I did. After the kayak business, hard enough if you've never seen a kayak, there was a mile and a half trudge to the lookout-station, the first part of which was uphill. The guides liked to point out the vegetation that was trampled which clued us into the fact that bears had passed through. (I figured they had to go somewhere, so why not here?) Finally, we got to the look-out station, a little hut built up on stilts, above a salmon stream where the bears come cared about was sitting down. Like Caroline, I sat and I sat as my confederates stood trying to nail some wildlife with binoculars and cameras. "Okay, everyone, time to got back." Oh, wonderful, Martha thought, As she got up off the floor. . .

Number 2

I just returned from London where I was (as usual) asked, "are you over here to research a new book?" My answer to this is "Whatever." The notion that most people have of "researching" is the writer in a graveyard (or pub) scribbling in a notebook. My "research" is both sloppier and more visceral.

For instance, I drove around Lincolnshire looking for a pub I'd read about in some dusty tome on pubs called "The Red Last," a name that I would have loved to use as a title. In the hamlet of Cowbit, near the wonderfully Sayers-ish-sounding village, Deeping St. Nicholas, I found a white cottage with "The Red Last" scrolled over its door. This, then, was what had been a pub.

I had better luck with "The Case Has Altered," on the other side of Spaulding. The regulars were bunched around the bar and the owner was topping up pints. I mentioned this cottage and asked a gentleman sitting next to me (wearing dark glasses and a lot of gold jewelry, odd for the Lincolnshire fens) if he knew what the name meant: "The Red Last."

"Well, it's like for shoes, innit?"

Then the rest of them had to toss in their tuppence about cobblers and "lasts" for shoes, but all agreeing that's what it must mean-the "last" for a shoe.

Finally, the owner (whose name I think was Dave) said, "Maybe it means the end, say, like in chess: " 'The black goes first, the red last.'"

I was stunned by his sheer deductive brilliance. The rest of us had shoes stuck in our minds and couldn't see around that association.

Consequently, when I was stuck two-thirds of the way through "The Case Has Altered" and couldn't figure out who killed Dorcas or why, I remembered the publican's comment.

Wow! Dave saved the day!!

Number 1

Part of the time I live in Washington, D.C., and part of the time in Santa Fe, NM. When Santa Feans (an appellation they take seriously) discover that I actually live here, they invariably say, "I imagine it's so much easier to write here, isn't it? So peaceful, mystical, beautiful, inspiring." My answer to that is "No."

Not "no", Santa Fe isn't peaceful and beautiful; rather, "no", it's not easier to write here.

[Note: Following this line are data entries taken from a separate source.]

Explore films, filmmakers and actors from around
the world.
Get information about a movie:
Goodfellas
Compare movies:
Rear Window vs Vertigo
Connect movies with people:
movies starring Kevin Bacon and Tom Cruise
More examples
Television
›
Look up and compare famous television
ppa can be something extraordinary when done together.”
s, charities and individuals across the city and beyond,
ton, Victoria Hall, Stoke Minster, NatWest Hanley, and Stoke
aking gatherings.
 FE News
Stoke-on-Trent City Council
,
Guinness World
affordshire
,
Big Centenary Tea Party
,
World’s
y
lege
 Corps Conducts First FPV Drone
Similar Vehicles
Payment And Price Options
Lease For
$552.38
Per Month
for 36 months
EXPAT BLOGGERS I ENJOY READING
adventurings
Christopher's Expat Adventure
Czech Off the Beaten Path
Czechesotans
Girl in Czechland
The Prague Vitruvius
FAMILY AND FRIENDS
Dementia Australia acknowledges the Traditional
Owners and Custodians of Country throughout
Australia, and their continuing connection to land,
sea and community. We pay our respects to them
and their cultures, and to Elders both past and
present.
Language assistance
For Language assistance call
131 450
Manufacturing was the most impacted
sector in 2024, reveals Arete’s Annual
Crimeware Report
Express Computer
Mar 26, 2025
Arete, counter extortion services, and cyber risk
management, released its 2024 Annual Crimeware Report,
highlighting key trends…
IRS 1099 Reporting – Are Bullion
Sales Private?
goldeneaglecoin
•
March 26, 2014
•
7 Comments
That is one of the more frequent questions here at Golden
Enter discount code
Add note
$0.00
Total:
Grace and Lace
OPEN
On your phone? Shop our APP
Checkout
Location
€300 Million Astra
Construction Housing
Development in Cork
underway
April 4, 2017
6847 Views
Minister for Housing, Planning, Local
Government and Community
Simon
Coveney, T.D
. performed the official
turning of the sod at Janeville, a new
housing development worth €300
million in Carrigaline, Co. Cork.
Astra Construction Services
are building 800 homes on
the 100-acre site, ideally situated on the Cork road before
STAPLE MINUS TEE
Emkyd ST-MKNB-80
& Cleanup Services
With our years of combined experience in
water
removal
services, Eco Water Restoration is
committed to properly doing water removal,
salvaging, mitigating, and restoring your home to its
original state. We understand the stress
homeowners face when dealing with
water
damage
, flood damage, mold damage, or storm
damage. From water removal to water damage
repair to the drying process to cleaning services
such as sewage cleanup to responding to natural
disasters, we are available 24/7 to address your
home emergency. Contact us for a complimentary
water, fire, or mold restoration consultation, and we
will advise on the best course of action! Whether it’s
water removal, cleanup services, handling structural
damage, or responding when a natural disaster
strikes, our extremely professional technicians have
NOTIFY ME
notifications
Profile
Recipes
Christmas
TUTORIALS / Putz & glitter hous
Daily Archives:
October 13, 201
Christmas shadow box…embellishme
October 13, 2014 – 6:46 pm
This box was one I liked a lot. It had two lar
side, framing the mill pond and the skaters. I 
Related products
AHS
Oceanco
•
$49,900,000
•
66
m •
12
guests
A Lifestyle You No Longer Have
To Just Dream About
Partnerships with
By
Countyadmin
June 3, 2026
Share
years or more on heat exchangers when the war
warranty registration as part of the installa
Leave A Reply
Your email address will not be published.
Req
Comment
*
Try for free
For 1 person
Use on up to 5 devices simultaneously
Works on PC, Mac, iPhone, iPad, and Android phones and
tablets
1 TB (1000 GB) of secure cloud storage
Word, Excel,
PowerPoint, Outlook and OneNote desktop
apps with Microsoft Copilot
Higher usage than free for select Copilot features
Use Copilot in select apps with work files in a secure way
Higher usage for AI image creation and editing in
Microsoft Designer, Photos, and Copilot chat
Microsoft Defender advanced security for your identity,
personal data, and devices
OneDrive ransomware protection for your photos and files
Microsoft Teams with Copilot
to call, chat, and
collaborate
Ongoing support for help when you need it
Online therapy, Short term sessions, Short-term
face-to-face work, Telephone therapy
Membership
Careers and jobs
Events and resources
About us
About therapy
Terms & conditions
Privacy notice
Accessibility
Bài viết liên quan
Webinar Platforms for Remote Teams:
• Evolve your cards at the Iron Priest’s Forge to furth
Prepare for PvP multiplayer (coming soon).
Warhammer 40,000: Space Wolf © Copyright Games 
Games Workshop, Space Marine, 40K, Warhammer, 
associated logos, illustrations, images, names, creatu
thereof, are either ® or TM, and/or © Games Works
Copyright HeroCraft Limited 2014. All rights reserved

People who talk about a writing "environment" as being necessary for creation and "inspiration" I regard suspiciously.

I knew a poet who renovated a large room in his house, turning it into a library. A lot of bookshelves, library steps, an actual writing table (no jumble of a "desk" here, thanks) which held a leather bound notebook (the only appropriate kind for writing poems) and a quill pen.

So far as I know, he never wrote anything there. It was probably too precious to disturb.

Everyplace (or no place) is a writing "environment." Was it Djuna Barnes or Marguerite Young, or even Gertrude Stein who deliberately chose to plop herself down on a bench in as noisy a place as she could find to show herself she could write under any conditions?

The person who needs to surround himself with the accouterments of writing-the quill pens or the Mont Blancs, the leatherbound journals, pedestaled dictionaries-are probably more interested in convincing the world outside (and even more so, themselves) that a writer lives here.

Writing takes place on an inner landscape, not an outer.